Municipal poll: Lessons for all political stakeholders

The municipal election is over. The government has expressed its satisfaction over the “success” of the election. In its opinion, the holding of municipal poll has paved the path for the parliamentary elections next year. The major political parties expressed satisfaction over the success of poll boycott. In their opinion, the poll had thin participation and the number of participants had been inflated by unethical means. The Maoists’ conviction in applying intimidation must have been reinforced because the number of vacant seats and the resignation of those already elected unopposed was the direct result of the fear of physical liquidation. All three conclusions have been based on their unwillingness to face the truth and stick to their fancy.

The reality is that the election proved to be a farce and in spite of governmental manoeuvring voters showed no enthusiasm to join the polls. The number of bogus votes and votes of those whose names were not listed have shown that the claim by the Election Commission (EC) that the poll was “fair and free” was a shameful lie. The charges by certain parties, which had participated in the election against Rastriya Prajatantra Party of the home minister, of misconduct in themselves reveal the falsehood of the claim by the EC.

It must be noted that the governments friendly to Nepal have unanimously voiced concern over the conduct of the election. The overwhelming number of security personnel present at the polling booths was more for intimidation than for guarding against security risks.

Moreover, the EC’s claim of the participation of 21 per cent of the voters has to be re-examined and the results of 22 municipalities where no polls had been conducted, as all the candidates were elected unopposed, have to be scrutinised honestly and objectively. The claim by the EC and the government is distorted and subjective. In order to rectify the errors committed by the government and inject a little bit of credibility, the government must admit the failure of its propaganda machinery and think seriously how to mend fences with the parties, including the Maoists.

The government’s claim of having broken the backbone of the Maoists has not assured the people of any improvement in the law and order situation and the government’s effort to ignore the seven-party alliance has only isolated it from the people.

The alliance should also cast away its illusion that the boycott was totally voluntary. No doubt the parties have a large following and their appeal did get response from the people. However, the Maoist threats should not be ignored. The lack of voters’ enthusiasm had several reasons, including the appeal by the parties, and thus in a negative way the parties proved the polls to be a farce. It could have been more effective if the parties could have proved the farce in a positive wa y. They could have demanded the creation of an atmosphere for a free and fair election. By defeating the government-sponsored parties, they could have shown where the approval of the people lay.

The parties must be sensitive to the people’s will.

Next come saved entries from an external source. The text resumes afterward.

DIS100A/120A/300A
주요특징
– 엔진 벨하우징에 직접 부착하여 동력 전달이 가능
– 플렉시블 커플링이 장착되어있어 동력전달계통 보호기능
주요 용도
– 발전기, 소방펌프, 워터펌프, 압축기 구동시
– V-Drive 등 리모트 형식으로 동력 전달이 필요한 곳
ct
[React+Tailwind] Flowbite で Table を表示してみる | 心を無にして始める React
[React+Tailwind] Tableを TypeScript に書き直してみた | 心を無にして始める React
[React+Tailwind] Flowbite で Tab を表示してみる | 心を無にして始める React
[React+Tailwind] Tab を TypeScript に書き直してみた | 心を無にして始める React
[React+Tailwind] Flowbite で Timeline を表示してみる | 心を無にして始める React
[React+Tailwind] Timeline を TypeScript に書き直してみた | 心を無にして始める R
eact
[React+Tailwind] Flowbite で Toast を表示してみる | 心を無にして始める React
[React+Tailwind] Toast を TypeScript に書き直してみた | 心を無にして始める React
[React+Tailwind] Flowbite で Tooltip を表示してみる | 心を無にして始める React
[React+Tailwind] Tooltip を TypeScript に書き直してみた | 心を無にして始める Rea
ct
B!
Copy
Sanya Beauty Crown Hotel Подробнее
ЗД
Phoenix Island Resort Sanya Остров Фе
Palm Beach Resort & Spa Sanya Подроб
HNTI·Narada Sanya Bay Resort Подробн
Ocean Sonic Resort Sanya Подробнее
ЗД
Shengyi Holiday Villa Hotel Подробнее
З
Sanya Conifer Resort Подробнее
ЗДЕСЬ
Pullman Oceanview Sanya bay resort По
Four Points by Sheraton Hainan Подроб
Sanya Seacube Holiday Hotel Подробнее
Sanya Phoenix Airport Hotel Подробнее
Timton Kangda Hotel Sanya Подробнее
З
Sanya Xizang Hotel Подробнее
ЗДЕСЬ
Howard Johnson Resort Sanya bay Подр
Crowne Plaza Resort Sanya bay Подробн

For the last eight years the electoral process has not been used for obvious reasons. The lack of people’s representatives has hampered development activities. The bureaucrats who are not responsible to the people have used the local budget.

The parties have failed to give convincing reasons as to how the elections could have strengthened autocracy. There was no need to give up their opposition to the government in order to participate in the election and prove their hold on the masses. They could have exposed the government’s weakness in a much convincing way by winning the election and then resigning en masse. The parties have to revise their tactics so that their presence among the people is felt and seen.

The Maoists had assured that they would not resort to violence. It’s a pity that they could not keep their word. They must have concluded that their hold on the people is such that the mass complied with their week-long bandh. If the Maoists really adhere to their understanding reached with the seven-party alliance, then they must repudiate the tactics of intimidation. An intimidated people cannot transform the society, which the Maoists claim as their objective. A social transformation is needled in Nepal for a democratic and prosperous future. The Maoists must realise that intimidation was the main tool in the hands of the feudal elements, and the same tool in others’ hands cannot have any other effect.

There has been a wide acknowledgement of Maoist supremo Prachand’s recent interview as positive and constructive attitude. The Maoists must reinforce Prachanda’s declaration as their well-calculated conviction and act accordingly to assure the people that the acts of violence were only a means to resist the status quo but not an end in itself. They must declare their unflinching support for the understanding reached with the seven-party alliance.